Will the Fed Squash Growth?

November 20, 2019

I've often said if I had to pick just one Leading Economic Indicator it would be Building Permits. If you've ever bought a house you know first-hand how much you personally stimulate your local economy. If it was a new home you've already provided jobs to the contractors and the suppliers, demand for raw materials, and all the other related entities and individuals who make money off your home purchase. Then there is the new furniture, window coverings, appliances, electronics, and landscaping purchases that significantly increases the money you spend (and the stimulus your home purchase provides.) Not only that, people do not buy homes unless they are confident in their personal economic outlook. If more people are buying homes, they are more comfortable with their finances, and thus going to be more open to spending money.


The data shows the correlation between Housing Starts (Blue Line) and Economic Growth (Red Line). While not perfect, you can see how both tend to follow the general direction.

While Housing Starts is slightly leading, Building Permits is a leading indicator of Housing Starts, which makes it a key component in SEM's Economic Model. The last two months we've seen strong increases in Building Permits. This means builders are confident they will be able to sell their houses, which is typically a good sign for the economy.

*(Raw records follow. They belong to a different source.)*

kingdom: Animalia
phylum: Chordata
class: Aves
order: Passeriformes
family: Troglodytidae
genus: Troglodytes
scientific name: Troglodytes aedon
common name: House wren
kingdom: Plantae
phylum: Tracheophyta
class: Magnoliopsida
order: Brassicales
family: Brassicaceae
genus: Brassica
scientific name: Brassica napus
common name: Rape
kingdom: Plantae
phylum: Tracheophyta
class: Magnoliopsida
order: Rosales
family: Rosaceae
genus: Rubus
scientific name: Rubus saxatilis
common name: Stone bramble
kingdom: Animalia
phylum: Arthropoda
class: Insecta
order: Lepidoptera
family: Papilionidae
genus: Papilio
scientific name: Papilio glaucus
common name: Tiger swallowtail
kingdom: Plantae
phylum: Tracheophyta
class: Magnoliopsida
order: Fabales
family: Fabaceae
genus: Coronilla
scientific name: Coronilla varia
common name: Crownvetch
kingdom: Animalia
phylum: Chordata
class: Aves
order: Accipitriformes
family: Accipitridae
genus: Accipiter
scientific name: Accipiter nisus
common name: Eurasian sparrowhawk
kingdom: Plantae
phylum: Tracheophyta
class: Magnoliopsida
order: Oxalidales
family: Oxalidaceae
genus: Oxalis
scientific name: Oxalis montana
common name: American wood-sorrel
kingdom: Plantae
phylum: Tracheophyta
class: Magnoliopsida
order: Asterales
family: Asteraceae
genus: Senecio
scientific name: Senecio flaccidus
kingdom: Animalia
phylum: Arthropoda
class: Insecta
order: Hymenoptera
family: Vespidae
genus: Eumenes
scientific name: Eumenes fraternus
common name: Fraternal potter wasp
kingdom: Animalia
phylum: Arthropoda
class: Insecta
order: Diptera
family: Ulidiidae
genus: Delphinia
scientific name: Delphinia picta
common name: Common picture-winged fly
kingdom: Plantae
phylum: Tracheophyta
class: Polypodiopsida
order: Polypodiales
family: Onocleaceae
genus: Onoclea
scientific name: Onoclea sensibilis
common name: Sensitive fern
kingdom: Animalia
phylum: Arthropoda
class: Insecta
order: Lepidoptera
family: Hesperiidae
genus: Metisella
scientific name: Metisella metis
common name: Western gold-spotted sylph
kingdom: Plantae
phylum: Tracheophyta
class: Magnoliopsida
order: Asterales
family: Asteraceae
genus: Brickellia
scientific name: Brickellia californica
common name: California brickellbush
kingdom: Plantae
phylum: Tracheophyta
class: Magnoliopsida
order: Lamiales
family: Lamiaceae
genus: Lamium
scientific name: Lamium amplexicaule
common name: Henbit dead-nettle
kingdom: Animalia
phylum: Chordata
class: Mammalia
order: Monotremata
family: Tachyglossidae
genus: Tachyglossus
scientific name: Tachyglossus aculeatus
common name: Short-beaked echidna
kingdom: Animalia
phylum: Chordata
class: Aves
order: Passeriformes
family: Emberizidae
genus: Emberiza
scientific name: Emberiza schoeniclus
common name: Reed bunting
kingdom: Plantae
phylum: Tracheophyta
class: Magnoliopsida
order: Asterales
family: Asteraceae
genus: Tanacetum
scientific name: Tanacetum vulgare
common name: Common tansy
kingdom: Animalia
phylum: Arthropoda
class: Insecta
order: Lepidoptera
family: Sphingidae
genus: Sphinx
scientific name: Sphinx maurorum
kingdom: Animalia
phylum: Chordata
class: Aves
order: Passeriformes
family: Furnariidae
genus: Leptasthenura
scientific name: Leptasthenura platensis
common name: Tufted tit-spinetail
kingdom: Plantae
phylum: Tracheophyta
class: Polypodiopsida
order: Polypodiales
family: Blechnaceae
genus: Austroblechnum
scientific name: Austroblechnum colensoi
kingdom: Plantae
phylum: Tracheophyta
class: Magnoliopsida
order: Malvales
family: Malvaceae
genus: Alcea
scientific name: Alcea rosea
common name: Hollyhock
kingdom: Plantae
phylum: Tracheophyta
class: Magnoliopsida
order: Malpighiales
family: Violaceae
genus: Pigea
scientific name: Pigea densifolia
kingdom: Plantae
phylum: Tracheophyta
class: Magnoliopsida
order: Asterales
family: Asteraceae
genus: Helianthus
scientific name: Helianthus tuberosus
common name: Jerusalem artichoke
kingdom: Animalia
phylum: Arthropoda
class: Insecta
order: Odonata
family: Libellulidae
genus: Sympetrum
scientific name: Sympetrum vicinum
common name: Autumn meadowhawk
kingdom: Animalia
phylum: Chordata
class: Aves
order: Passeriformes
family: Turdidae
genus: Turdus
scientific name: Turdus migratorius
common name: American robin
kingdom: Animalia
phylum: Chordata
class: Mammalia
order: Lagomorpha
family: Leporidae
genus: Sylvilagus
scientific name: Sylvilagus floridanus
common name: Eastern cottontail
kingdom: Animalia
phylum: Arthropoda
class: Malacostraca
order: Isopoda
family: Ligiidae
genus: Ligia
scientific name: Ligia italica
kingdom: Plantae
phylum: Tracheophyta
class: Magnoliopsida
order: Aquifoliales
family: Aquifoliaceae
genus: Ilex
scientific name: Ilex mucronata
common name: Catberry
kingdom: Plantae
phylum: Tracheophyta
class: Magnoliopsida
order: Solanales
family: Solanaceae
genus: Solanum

Now the problem --- Since September we've seen the Federal Reserve give the market overwhelming confidence they have removed any prospect for a recession. That doesn't sound bad, except we've seen 10-year Treasury Bond Yields skyrocket from a low of 1.37% to as high as 1.95% (they are now around 1.7%). Mortgage rates have also climbed significantly off the lows. Granted they are still well below the peak from late 2018, but homes are becoming more expensive.

People forget the Fed only controls short-term interest rates. Often we see the Fed's manipulation of short-term rates cause the opposite reaction in longer-term rates. Long-term rates fell to their lows because they are based on the overall economic outlook. Each time the Fed cuts rates, the market participants become more confident we won't see a recession, so long-term rates go up. This is not what the Fed was hoping to accomplish so it will be interesting to see how they react in the coming months.


As for our systems, in particular our Dynamic Allocation models which use this in our allocation decision, so far the strength in Permits would not be enough to get us off the "bearish" allocation we've been in for nearly all of 2019. We need to see other indicators show signs of strength and the move in permits to last for a few more months.